There are a growing number of efforts designed to interest more undergraduates in academic careers, provide greater support to graduate students and to help those who are now junior faculty become better teachers and researchers. Among them, Williams College annually awards several fellowships that enable minority graduate students to spend an academic year finishing their dissertations.
New York University has organized a faculty development program involving 13 predominately white and 10 historically black colleges.
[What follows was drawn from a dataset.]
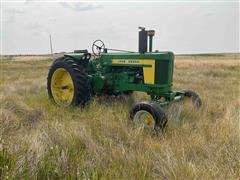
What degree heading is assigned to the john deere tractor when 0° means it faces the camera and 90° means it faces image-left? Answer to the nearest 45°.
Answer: approximately 315°
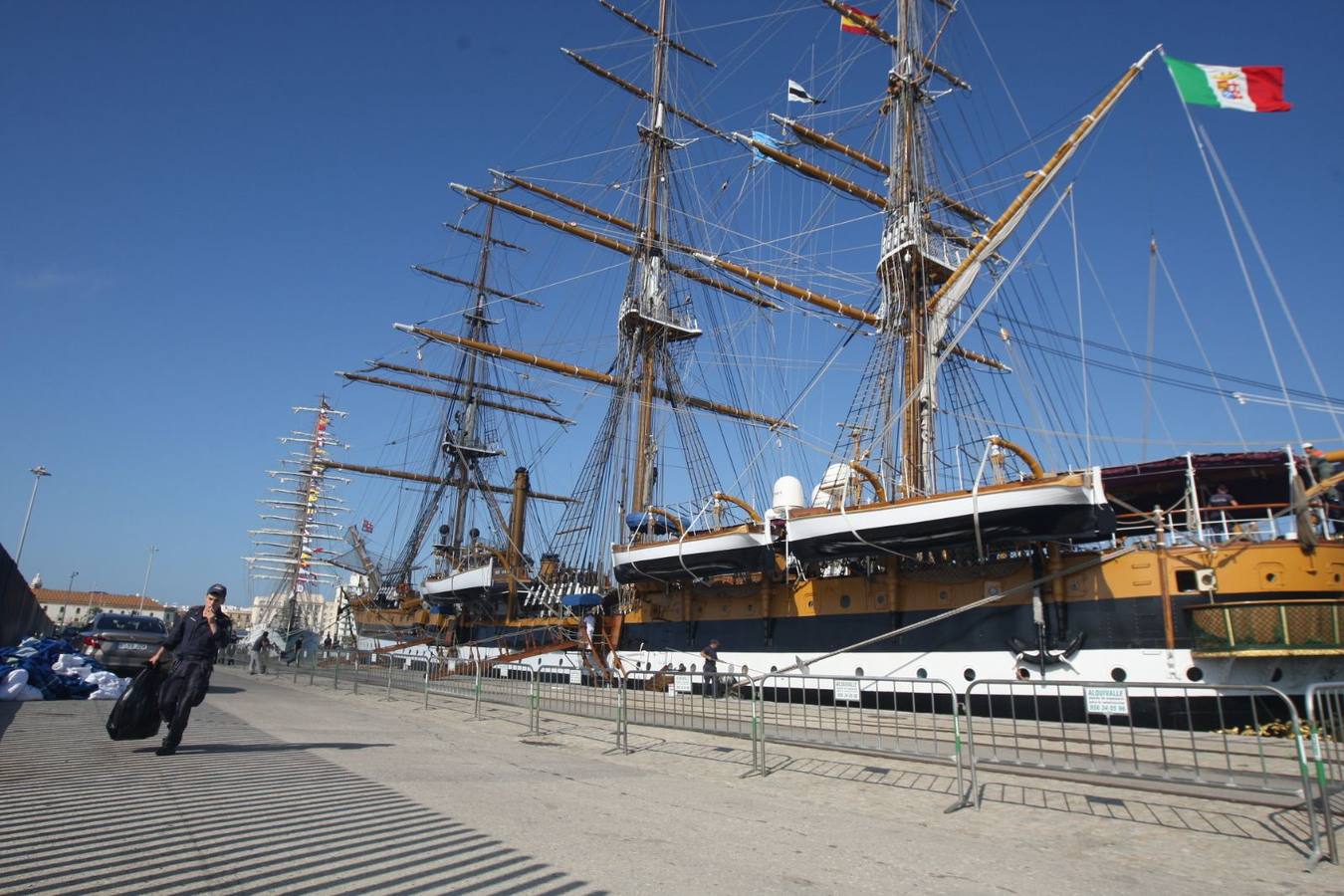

Its primary purpose is to help faculty at the smaller schools by giving them access to N.Y.U.'s resources and fostering collaboration with its faculty on scholarly research and curriculum development.
Two broader efforts, the Florida Endowment Fund and the National Consortium for Graduate Degrees for Minorities in Engineering provide complete financial and counseling support to more than 500 graduate minority graduate students in more than 79 colleges and universities across the country.
Nonetheless, Richard Rosser, president of the National Association of Independent Colleges and Universities, said that as valuable as such individual, private-sector efforts are, "we can't hope to really dent the problem without massive federal help.
"What is clearly needed is a major national program, supplemented by state funds, to increase the number of students of every level of education, from kindergarten to graduate school."
Rosser, a former president of DePaul University, acknowledged that federal help isn't likely in the near future.
Thus, a substantial mismatch between the demands among a significant segment of students and faculty for a diverse faculty, and higher education's ability to meet those demands is likely to persist for much of the 1990s.
That will only intensify the debate about the 'place' of people of color in higher education, and throughout American society.